Após a rejeição expressiva do Congresso ao decreto que elevava o IOF (Imposto sobre Operações Financeiras), o presidente Luiz Inácio Lula da Silva busca reabrir canais de diálogo com os presidentes das duas Casas Legislativas. A estratégia do Planalto agora é contornar a crise institucional e reorganizar a base aliada que se desfez na votação.
Segundo fontes do governo, Lula deve entrar em contato com Davi Alcolumbre (União-AP), presidente do Senado, e em seguida com Hugo Motta (Republicanos-PB), presidente da Câmara, para tentar retomar a articulação política. A decisão ocorre após o governo enfrentar sua maior derrota no Congresso neste terceiro mandato.
Paralelamente à articulação política, o governo avalia acionar o Supremo Tribunal Federal (STF) para contestar a decisão do Legislativo.
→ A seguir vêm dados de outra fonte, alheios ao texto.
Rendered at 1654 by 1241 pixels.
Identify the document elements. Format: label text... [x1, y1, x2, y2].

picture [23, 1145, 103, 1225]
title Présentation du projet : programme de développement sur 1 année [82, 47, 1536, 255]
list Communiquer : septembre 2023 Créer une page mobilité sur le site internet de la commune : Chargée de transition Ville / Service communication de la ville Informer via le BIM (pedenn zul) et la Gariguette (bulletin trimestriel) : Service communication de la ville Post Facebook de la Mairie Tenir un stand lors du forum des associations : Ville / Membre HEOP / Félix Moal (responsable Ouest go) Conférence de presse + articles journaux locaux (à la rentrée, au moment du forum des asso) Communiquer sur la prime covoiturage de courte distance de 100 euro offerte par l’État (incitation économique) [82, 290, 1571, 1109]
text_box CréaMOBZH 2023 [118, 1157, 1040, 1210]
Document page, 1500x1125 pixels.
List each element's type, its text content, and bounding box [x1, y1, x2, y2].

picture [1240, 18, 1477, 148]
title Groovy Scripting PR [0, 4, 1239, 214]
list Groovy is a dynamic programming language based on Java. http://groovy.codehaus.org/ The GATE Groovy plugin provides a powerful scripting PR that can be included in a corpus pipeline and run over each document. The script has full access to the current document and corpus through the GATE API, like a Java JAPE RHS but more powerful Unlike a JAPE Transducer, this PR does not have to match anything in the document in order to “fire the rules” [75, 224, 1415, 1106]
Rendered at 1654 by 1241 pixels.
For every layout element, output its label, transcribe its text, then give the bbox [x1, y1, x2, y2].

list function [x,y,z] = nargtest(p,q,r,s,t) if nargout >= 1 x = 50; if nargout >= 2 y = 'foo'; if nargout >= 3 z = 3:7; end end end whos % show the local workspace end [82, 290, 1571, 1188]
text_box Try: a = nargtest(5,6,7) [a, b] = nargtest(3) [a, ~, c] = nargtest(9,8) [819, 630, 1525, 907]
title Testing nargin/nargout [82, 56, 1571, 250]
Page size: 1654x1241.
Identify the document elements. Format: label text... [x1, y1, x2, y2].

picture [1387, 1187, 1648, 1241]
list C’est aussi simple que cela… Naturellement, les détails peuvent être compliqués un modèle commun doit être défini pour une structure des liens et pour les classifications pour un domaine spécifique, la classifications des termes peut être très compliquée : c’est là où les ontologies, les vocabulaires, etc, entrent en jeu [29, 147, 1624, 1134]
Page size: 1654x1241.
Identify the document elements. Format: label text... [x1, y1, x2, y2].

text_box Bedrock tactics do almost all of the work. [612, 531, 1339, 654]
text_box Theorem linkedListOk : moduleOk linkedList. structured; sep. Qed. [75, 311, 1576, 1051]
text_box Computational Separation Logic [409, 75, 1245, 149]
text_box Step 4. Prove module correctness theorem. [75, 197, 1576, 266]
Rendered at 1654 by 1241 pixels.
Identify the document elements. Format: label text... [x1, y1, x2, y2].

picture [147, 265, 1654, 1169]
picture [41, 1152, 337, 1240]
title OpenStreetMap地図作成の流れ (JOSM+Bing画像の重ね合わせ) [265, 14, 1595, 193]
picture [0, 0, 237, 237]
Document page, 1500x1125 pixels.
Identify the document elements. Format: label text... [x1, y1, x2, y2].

A alegação é que o decreto presidencial não ultrapassou os limites constitucionais, o que, segundo a equipe jurídica do Planalto, tornaria a anulação pelo Congresso inválida.
A derrota na Câmara dos Deputados foi significativa: 383 parlamentares votaram contra o decreto, superando os 346 que já haviam se manifestado contrários durante a votação de urgência — um aumento de 37 votos.
No Senado, embora a votação tenha sido simbólica, a expectativa do governo era ainda pior. Jaques Wagner (PT-BA), líder do governo na Casa, decidiu não pedir verificação de quórum após avaliar que o placar seria amplamente desfavorável. Davi Alcolumbre relatou a aliados que 65 senadores estavam prontos para derrubar o decreto, enquanto apenas 15 o apoiariam.
Randolfe Rodrigues (PT-AP), líder do governo no Congresso, queria forçar a votação nominal, mas foi convencido a recuar. Ao final da sessão, Jaques Wagner buscou minimizar a crise, dizendo que “a vida segue” e reforçando a necessidade de diálogo com os parlamentares.
Alcolumbre, por sua vez, criticou a condução da medida pelo governo e afirmou que o decreto começou mal e terminou pior. Ele ressaltou que o Executivo ignorou os sinais claros de que o Congresso não apoiaria um novo aumento de impostos.